Сторонники преобладания кадровых рабочих в столице ссылаются обычно на тот факт, что в Петербургской губернии (по данным промышленной переписи 1929 г.) среди рабочих, начавших работать на заводах до 1905 г., потомственными пролетариями были 43,1 %, выходцами из крестьян – 52,0 %, причем землей владело 17,6 %. Для тех же, кто начал свой трудовой путь в 1906–1913 гг., соответствующие цифры – 52,2 %, 42,0 %, 14,5 %. Но здесь речь идет не обо всех дореволюционных рабочих, а лишь о тех из них, кто пережил эпоху революционных бурь и разрухи и остался в Петрограде – Ленинграде. Ясно, что среди них должны были преобладать люди, укорененные в городе. Это же обстоятельство подрывает доказательность данных, основанных на промышленной переписи 1918 г.: в 1897 г. землей владело 16,9 % рабочих Петербурга, в 1918 – 8,7 %.

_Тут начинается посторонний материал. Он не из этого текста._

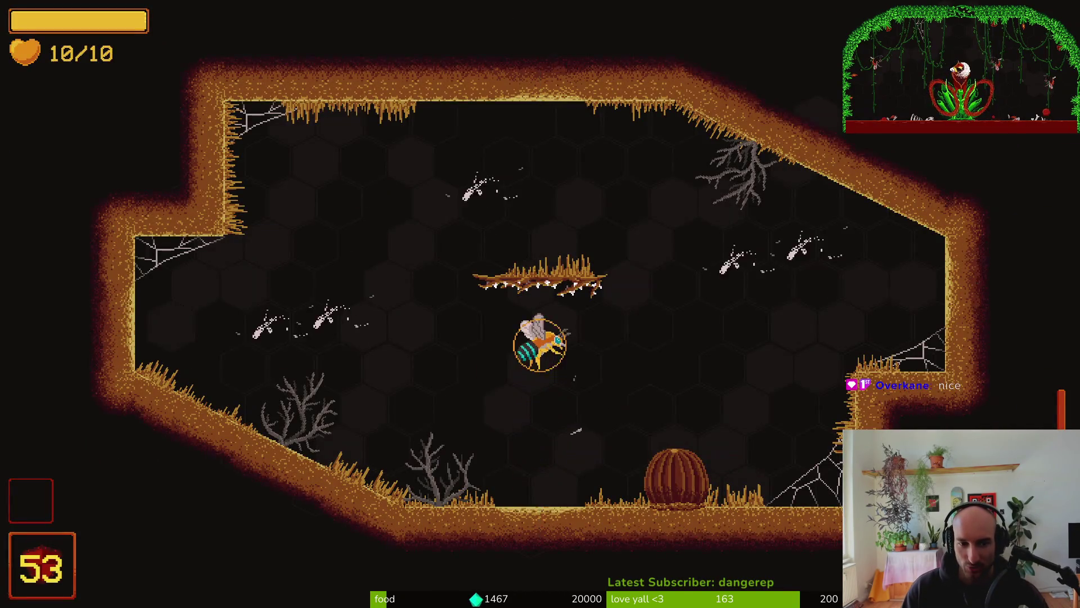
# Dash back and forth through the first desert enemy wave, attacking them
pyautogui.press('d')
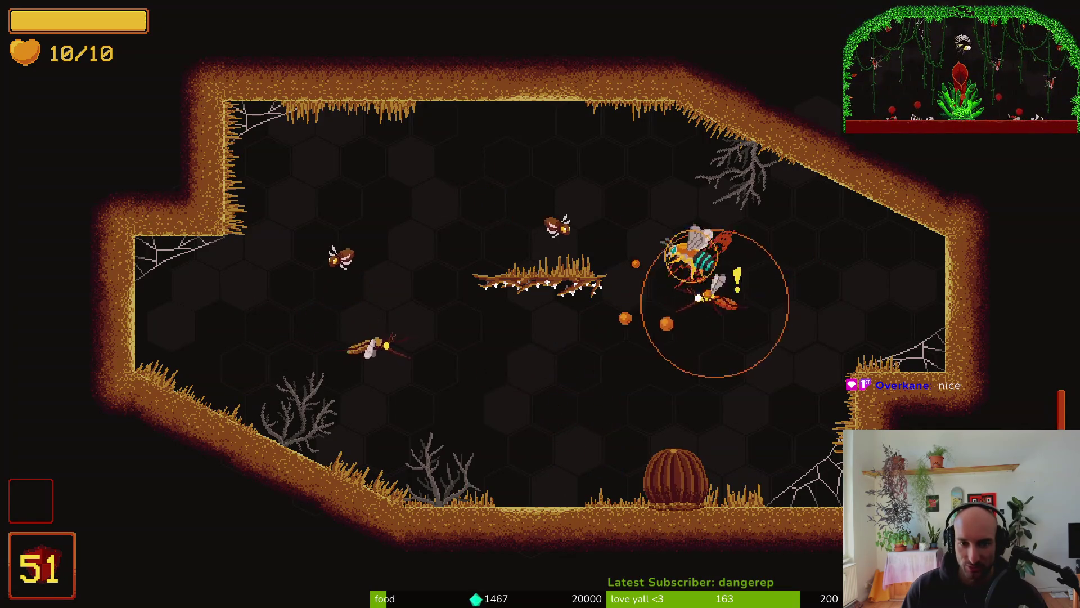
pyautogui.press('a')
pyautogui.press('a')
pyautogui.press('d')
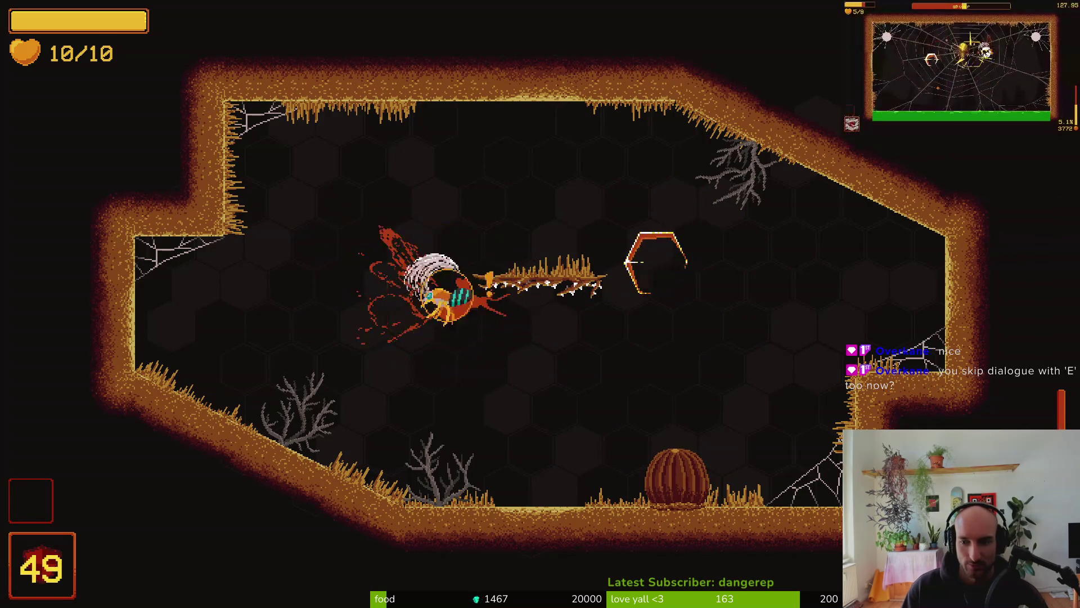
pyautogui.press('a')
pyautogui.press('a')
pyautogui.press('d')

После революции значительная часть питерских рабочих исчезла из города. Из 406 312 промышленных рабочих, числившихся в Петрограде на 1 января 1917 г., к 1 января 1919 г. осталось 134 345 (безработных было около 10 тыс. человек). Даже учитывая мобилизованных в Красную армию, такое падение численности невозможно объяснить, если не учитывать сохранившуюся для большинства из них возможность возвращения на родину – в деревню. В 1918 г. специально занимавшийся изучением демобилизации труда в Петрограде С. Г. Струмилин отмечал «огромное значение для страны расселившихся по ней 300 000 петроградских апостолов революции».

Опираясь на данные городских переписей, на материалы фабричных инспекторов и некоторые другие статистические сведения, Э. Э. Крузе приходит к выводу, что в 1912–1913 гг. 60 % всех петербургских рабочих порвали связь с землей. С. Н. Семанов на основе материалов обследования петербургских ткачей, проведенного в 1902 г., утверждает, что уже в начале века на предприятиях города преобладали кадровые рабочие.

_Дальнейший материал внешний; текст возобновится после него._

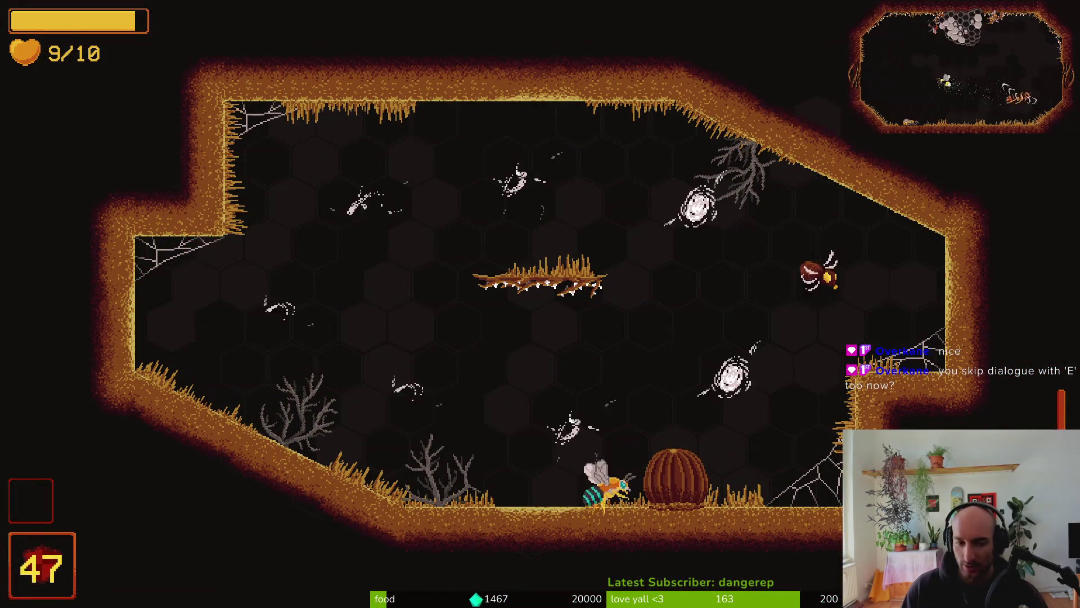
pyautogui.press('a')
# Clear the enemies on the central thorny branch and fly up through the ceiling
pyautogui.press('a')
pyautogui.press('d')
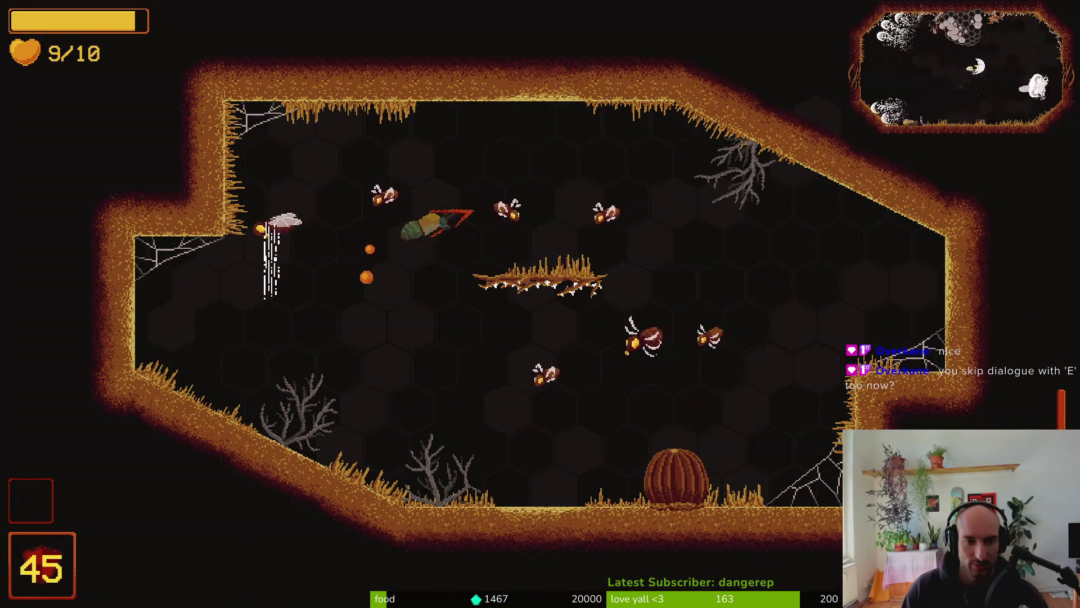
pyautogui.press('a')
pyautogui.press('a')
pyautogui.press('d')
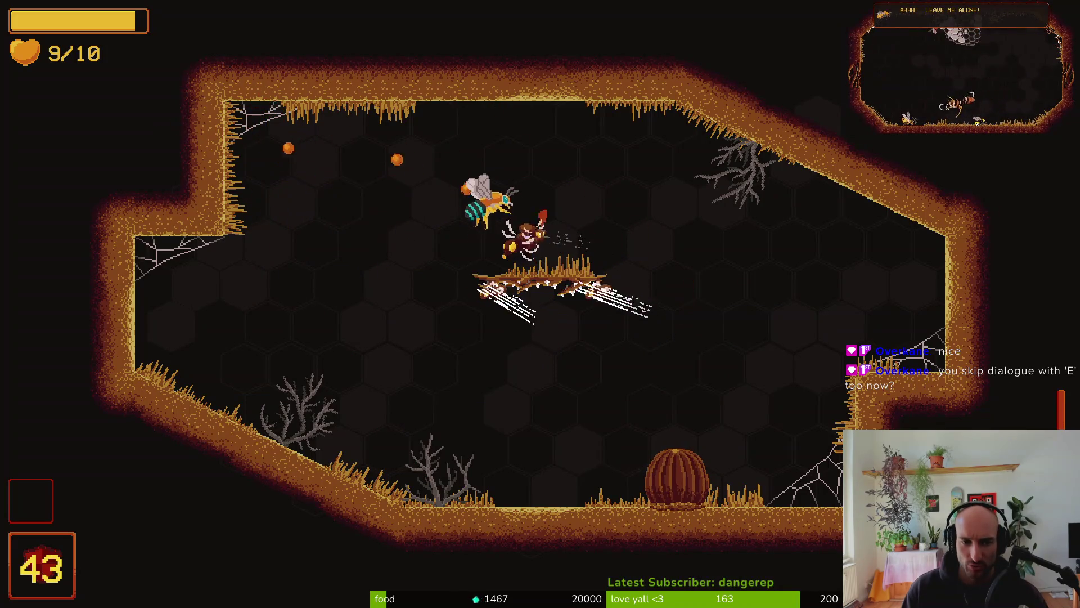
pyautogui.press('a')
pyautogui.press('d')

Данные городских переписей указывают на гигантское преобладание в городском населении (и, конечно, еще большем среди рабочего класса) крестьян, причем родившихся вне Петербурга. В 1900 г. в Петербурге родилось 22 % всех проживавших в нем крестьян, в 1910 – 24 %. Причем большинство родившихся в городе на момент проведения переписи составляли дети. В 1910 г. среди крестьян моложе 10 лет местных уроженцев – 65 %, среди тех, кому от 16 до 30–11 %, от 30 до 40 – 6 %. Нет никаких оснований считать, что такое соотношение разнилось среди рабочих, с одной стороны, и ремесленников и торговых служащих, с другой. Об этом свидетельствуют результаты немногих специальных обследований петербургских рабочих.

В ходе городской переписи 1900 г. двое переписчиков, скрывшиеся под псевдонимами М. и О., составили подробное описание населения пятиэтажного доходного дома в Нарвской части, населенного 2600 рабочими (и членами их семей) фабрики Кенига, Калинкинского, Костообжигательного и Путиловского заводов и Резиновой мануфактуры.

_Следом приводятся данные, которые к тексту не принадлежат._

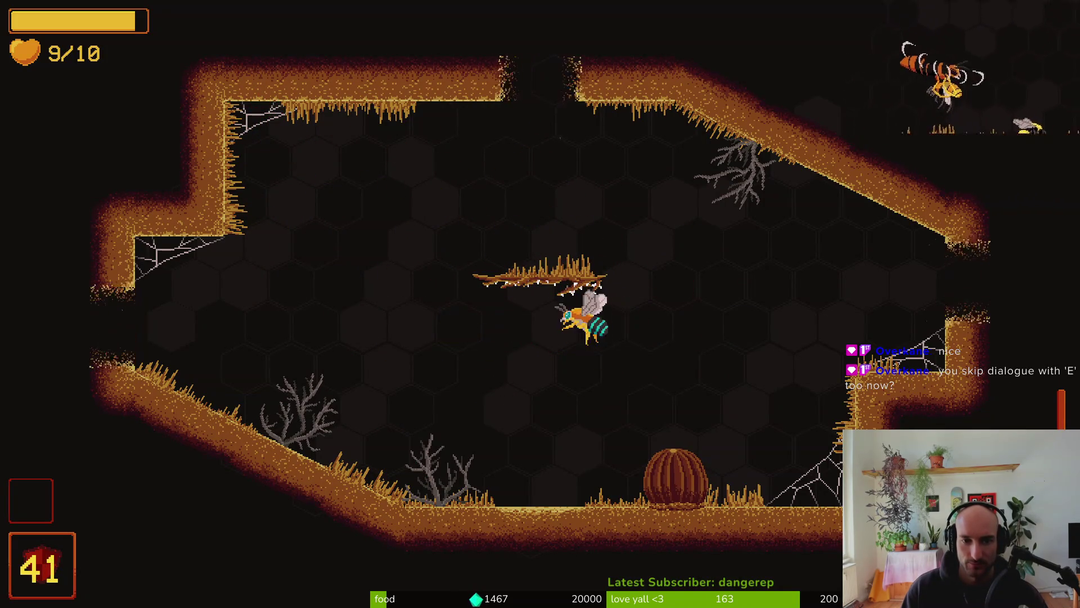
pyautogui.press('a')
pyautogui.press('w')
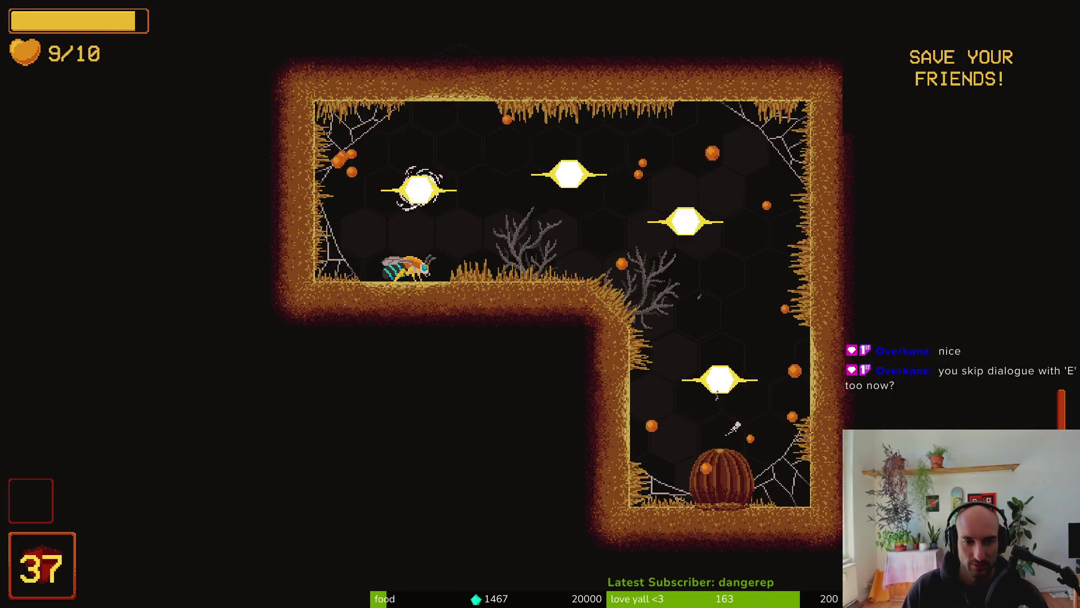
# Clear the right chamber, browse the snail's shop, pollinate the cactus flower, then quit the run
pyautogui.press('d')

Из обследованных ими рабочих 18 % – потомственные пролетарии. 80 % порвали связь с землей, но не с деревней. Всего в деревню каждое лето ездило 18 % жильцов дома (Костообжигательный завод – 34 %, Путиловский – 15,4 %), деньги в деревню посылали 59,8 % рабочих Костообжигательного завода, 43,4 % – Резиновой мануфактуры, 57,6 % – Калинкинского и Путиловского завода. Со временем эта связь уменьшалась: среди тех, кто прожил в городе больше десяти лет, процент посылавших деньги (из рабочих трех перечисленных заводов) был соответственно 22,3, 46,2 и 25,2. Из 111 человек, ездивших в деревню, только трое реально работало в страду, остальные отправлялись на побывку.

Проблема, однако, не в редкости поездок летом в деревню (понятно, что для рабочего или ремесленника, дорожившего постоянным рабочим местом, она была просто невозможна) и не во владении землей (до столыпинской реформы избавиться от земли было тяжело, даже если связь с ней утрачивалась). Важно, когда и как связь с деревней становилась менее значимой, чем связь со столицей, когда и как крестьянин окончательно становился городским рабочим.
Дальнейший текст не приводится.